Die Illustration eines Troll.
Bildrechte: MITTELDEUTSCHER RUNDFUNK

Internet-Kommentare Kann jeder zum Troll werden?

Hass und Wut in Internetkommentaren und sozialen Netzwerken. Im Wahlkampfjahr 2017 wird das noch eine wichtige Rolle spielen. Forscher aus den USA haben jetzt eine umfangreiche Studie zu Hasskommentaren vorgelegt. Fazit der Wissenschaftler: Jeder kann online zum Wutbürger werden.

von Johannes Schiller

Die Illustration eines Troll.
Bildrechte: MITTELDEUTSCHER RUNDFUNK

Die Facebook-Seite von MDR JUMP am vergangenen Wochenende. Viele Nutzer kommentieren einen Text über die Auto-Kennzeichen hoher Politiker - wie dem des Bundespräsidenten. Auf dessen Limousine steht: 0-1.

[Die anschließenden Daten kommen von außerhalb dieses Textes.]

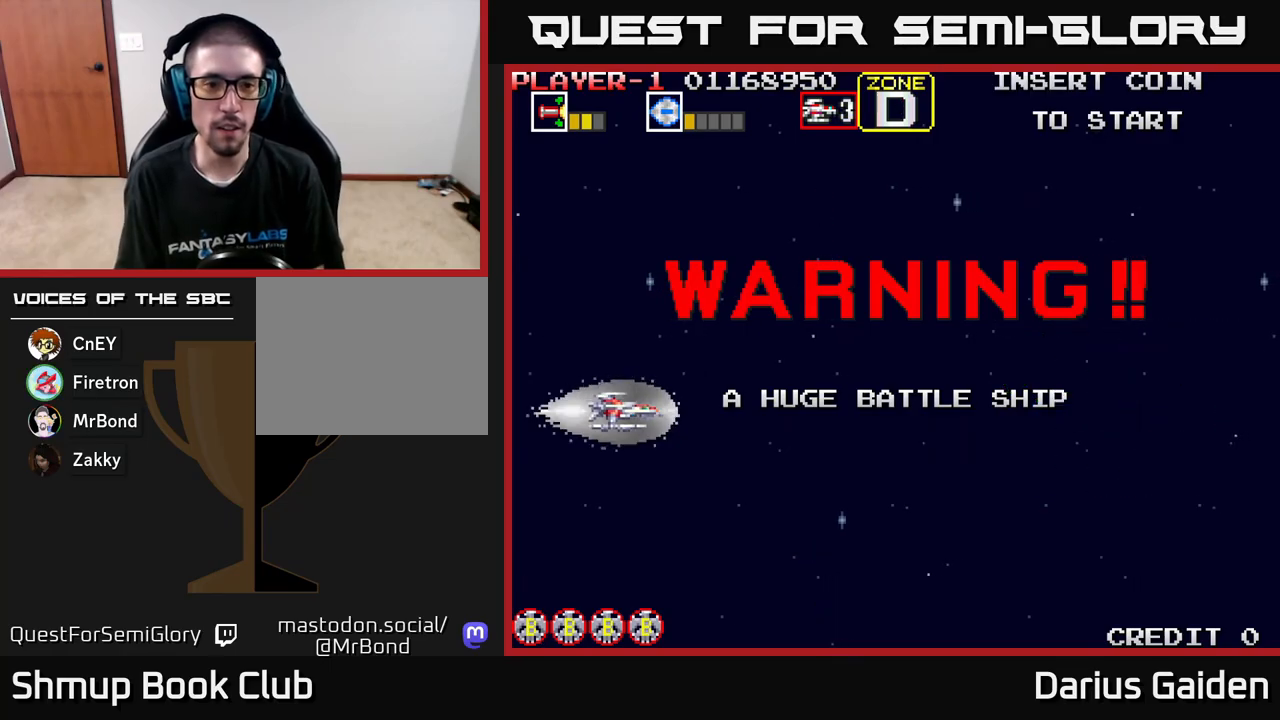
{"buttons": ["R2"], "left_stick": "center", "events": [[150, "R2", "down"]]}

 „Da wo null drauf steht ist meist auch ne 0 drin.“ |  „Die Halsabschneider sind unterwegs. | „Die haben keine Luxusautos verdient höchstens eine alte Rostlaube.“ | „Hohe Tiere? Verbrecher und Heuchler triffst wohl eher!“

Es ging noch heftiger, manche Kommentare musste die Redaktion sogar verbergen. Sind es nur Einzelne, die bei Facebook und Co. so ausrasten? Nein, meinen Wissenschaftler der Stanford-Universität. Sie meinen: Ein bisschen Troll steck in jedem von uns. Das kann auch JUMP-Redakteurin Katja Woldt aus ihrer Arbeit mit den 300.000 Facebook-Fans des Senders bestätigen.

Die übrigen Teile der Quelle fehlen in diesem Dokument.